──────── SOURCE MATERIAL

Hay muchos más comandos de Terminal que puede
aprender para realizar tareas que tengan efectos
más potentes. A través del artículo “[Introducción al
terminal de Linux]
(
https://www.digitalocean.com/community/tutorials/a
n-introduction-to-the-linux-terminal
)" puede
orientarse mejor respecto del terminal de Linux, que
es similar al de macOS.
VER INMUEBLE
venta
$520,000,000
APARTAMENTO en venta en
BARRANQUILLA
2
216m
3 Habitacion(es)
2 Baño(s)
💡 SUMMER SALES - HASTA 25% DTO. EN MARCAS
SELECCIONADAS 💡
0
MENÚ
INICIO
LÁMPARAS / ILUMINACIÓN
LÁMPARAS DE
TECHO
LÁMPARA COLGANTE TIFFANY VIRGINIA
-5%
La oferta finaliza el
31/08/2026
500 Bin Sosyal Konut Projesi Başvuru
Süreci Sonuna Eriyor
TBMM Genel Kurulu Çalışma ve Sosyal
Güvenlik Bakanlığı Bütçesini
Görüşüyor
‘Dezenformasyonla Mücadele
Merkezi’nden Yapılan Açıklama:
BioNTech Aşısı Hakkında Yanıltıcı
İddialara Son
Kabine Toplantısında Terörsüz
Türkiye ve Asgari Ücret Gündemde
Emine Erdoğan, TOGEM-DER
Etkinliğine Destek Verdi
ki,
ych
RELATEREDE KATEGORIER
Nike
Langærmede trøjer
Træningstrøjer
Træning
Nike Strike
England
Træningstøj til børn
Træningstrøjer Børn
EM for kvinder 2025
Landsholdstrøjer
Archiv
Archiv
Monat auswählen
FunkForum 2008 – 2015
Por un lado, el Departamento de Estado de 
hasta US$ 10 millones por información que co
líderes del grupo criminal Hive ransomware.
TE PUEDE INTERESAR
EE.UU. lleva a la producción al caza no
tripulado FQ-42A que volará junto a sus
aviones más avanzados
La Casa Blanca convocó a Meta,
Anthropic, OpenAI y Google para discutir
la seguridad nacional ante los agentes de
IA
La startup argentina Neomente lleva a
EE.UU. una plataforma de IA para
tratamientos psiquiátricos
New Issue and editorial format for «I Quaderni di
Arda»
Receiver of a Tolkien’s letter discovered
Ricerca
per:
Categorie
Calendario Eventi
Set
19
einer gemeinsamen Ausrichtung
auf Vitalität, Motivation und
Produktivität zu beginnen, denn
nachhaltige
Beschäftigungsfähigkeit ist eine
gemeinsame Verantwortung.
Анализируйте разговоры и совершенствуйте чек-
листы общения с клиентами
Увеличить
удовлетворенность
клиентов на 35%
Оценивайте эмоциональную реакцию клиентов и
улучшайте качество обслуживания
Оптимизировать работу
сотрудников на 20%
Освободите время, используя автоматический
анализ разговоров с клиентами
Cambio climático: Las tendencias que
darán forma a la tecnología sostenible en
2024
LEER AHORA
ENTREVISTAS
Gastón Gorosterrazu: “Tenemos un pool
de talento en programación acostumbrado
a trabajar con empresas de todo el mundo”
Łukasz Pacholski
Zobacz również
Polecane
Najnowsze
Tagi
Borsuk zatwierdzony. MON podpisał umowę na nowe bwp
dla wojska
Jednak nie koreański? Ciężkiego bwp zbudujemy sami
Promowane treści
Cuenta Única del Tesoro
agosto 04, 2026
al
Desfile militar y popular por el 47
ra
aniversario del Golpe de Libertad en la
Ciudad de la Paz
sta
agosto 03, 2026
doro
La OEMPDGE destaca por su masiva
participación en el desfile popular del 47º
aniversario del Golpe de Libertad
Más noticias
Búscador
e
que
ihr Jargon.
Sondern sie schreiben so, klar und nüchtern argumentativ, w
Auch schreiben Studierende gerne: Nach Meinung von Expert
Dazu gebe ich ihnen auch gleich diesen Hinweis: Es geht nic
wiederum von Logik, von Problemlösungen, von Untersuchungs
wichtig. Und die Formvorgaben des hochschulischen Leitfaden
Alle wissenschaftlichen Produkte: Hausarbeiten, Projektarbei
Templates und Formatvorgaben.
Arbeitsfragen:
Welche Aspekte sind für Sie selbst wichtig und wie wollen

────────────────

**EXERCISE DETAILS:** Having output the line that contains "DTO. EN MARCAS", stop. Every line before it, back to the first line of the data, must be reproduced exactly.

**RESULT FOR THIS EXERCISE:**
Hay muchos más comandos de Terminal que puede
aprender para realizar tareas que tengan efectos
más potentes. A través del artículo “[Introducción al
terminal de Linux]
(
https://www.digitalocean.com/community/tutorials/a
n-introduction-to-the-linux-terminal
)" puede
orientarse mejor respecto del terminal de Linux, que
es similar al de macOS.
VER INMUEBLE
venta
$520,000,000
APARTAMENTO en venta en
BARRANQUILLA
2
216m
3 Habitacion(es)
2 Baño(s)
💡 SUMMER SALES - HASTA 25% DTO. EN MARCAS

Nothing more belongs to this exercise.